Selain berdakwah secara bilhikmah wal mauidzatil hasanah (dengan bijak dan tidak berteriak-teriak), Salafusholeh sangat identik dengan giat literasi.
Ulama Salaf Aswaja menempuh hidup dengan terus mencari ilmu. Dengan terus membaca fenomena ataupun buku. Dari proses pencarian ilmu itu, muncul endapan (sedimentasi) permenungan hidup yang kelak diabadikan sebagai tulisan.
Di Abad 21 (abad saat ini), bisa kita lihat sejumlah ulama Salaf yang memiliki banyak karya kitab.
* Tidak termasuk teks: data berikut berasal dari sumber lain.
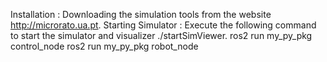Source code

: Installation : Downloading the simulation tools from the website http://microrato.ua.pt.
Starting Simulator : Execute the following command to start the simulator and
visualizer ./startSimViewer.
ros2 run my_py_pkg control_node
ros2 run my_py_pkg robot_node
Sebut saja Abuya Sayyid Muhammad Al Maliki, Habib Salim As-Syatiri, hingga Habib Umar bin Hafidz. Selain dikenal karena alim, juga dikenal banyak karya tulis.
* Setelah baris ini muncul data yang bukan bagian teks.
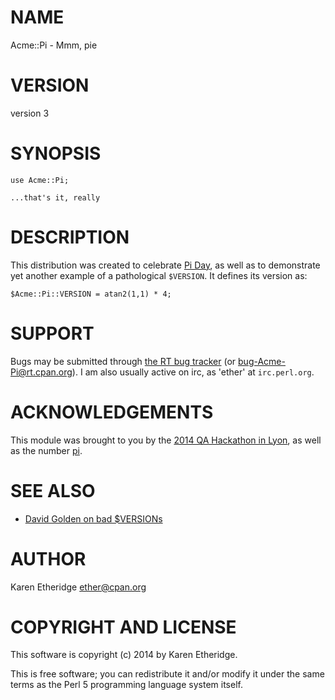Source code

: # NAME

Acme::Pi - Mmm, pie

# VERSION

version 3

# SYNOPSIS

    use Acme::Pi;

    ...that's it, really

# DESCRIPTION

This distribution was created to celebrate [Pi Day](http://www.piday.org/),
as well as to demonstrate yet another example of a pathological `$VERSION`.
It defines its version as:

    $Acme::Pi::VERSION = atan2(1,1) * 4;

# SUPPORT

Bugs may be submitted through [the RT bug tracker](https://rt.cpan.org/Public/Dist/Display.html?Name=Acme-Pi)
(or [bug-Acme-Pi@rt.cpan.org](mailto:bug-Acme-Pi@rt.cpan.org)).
I am also usually active on irc, as 'ether' at `irc.perl.org`.

# ACKNOWLEDGEMENTS

This module was brought to you by the
[2014 QA Hackathon in Lyon](http://act.qa-hackathon.org/qa2014), as well as
the number [pi](http://en.wikipedia.org/wiki/Pi).

# SEE ALSO

- [David Golden on bad $VERSIONs](http://www.dagolden.com/index.php/2191/real-versions-on-cpan/)

# AUTHOR

Karen Etheridge <ether@cpan.org>

# COPYRIGHT AND LICENSE

This software is copyright (c) 2014 by Karen Etheridge.

This is free software; you can redistribute it and/or modify it under
the same terms as the Perl 5 programming language system itself.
Dalam kitab Azhar ar-Riyadh fi Akhbar al-Qadhi Iyadh, Ahmad bin al-Muqirri menjelaskan, aktivitas literasi, dalam hal ini menulis, di kalangan ulama Salaf memiliki banyak pola dan cara.
Al Muqirri mencatat, setidaknya ada tujuh teknik dan pola, dalam giat menulis para ulama Salaf. Tujuh pola dan cara itu, di antaranya adalah;
1. Membuat karya berupa kitab baru yang sama sekali belum pernah diusung orang lain.
2. Mengarang kitab sebagai penyempurna gagasan pendahulu.
3. Mengarang kitab yang difungsikan untuk mengoreksi kesalahan yang ada pada karya tulis seseorang (kritik).
4. Mengarang kitab penjelasan atau klarifikasi terhadap karangan pendahulu yang dirasa terlalu kompleks dan ruwet.
5. Mengarang kitab berbentuk ringkasan atas karya yang dinilai terlalu panjang lebar, untuk memberi kemudahan bagi para pembaca.
6. Kitab yang mengodifikasi buah pemikiran seorang tokoh yang tercecer di berbagai media, lalu menyatukannya dalam satu jilid buku.
7. Menata dan merapikan tulisan ulama pendahulu yang tidak berurutan menjadi satu buku yang urut.
Hebatnya, para ulama penulis tersebut tak pernah meng-klaim karya itu sebagai gagasan dia sendiri. Penulis yang datang belakangan, bagaimanapun, tetap mencantumkan nama penulis asli di bukunya.
Di antara nama ulama besar yang produktif menulis dengan ke-tujuh pola tersebut, adalah Imam as-Suyuthi. Karya tulis Imam as-Suyuthi tercatat mencapai 600 karya tulis di berbagai disiplin ilmu.
Sebagian dari karya-karya itu, ada yang mengikuti teknik dan pola model pertama, kedua, ketiga, keempat, kelima, dan seterusnya. Kitab Tafsir Jalalain adalah karya beliau bersama gurunya, yakni Jalaluddin Al Mahalli.
Produktivitas dan inovasi menulis dari para ulama Salaf Aswaja inilah, yang kelak menempatkan Islam ketika itu, sebagai peradaban yang amat gemilang.
Dengan adanya contoh itu, harusnya kita berupaya mengikuti jalan para Salaf dengan melahirkan karya. Baik dengan pola yang nomor 1,2,3,4,5,6 atau yang nomor tujuh. Mari kita coba.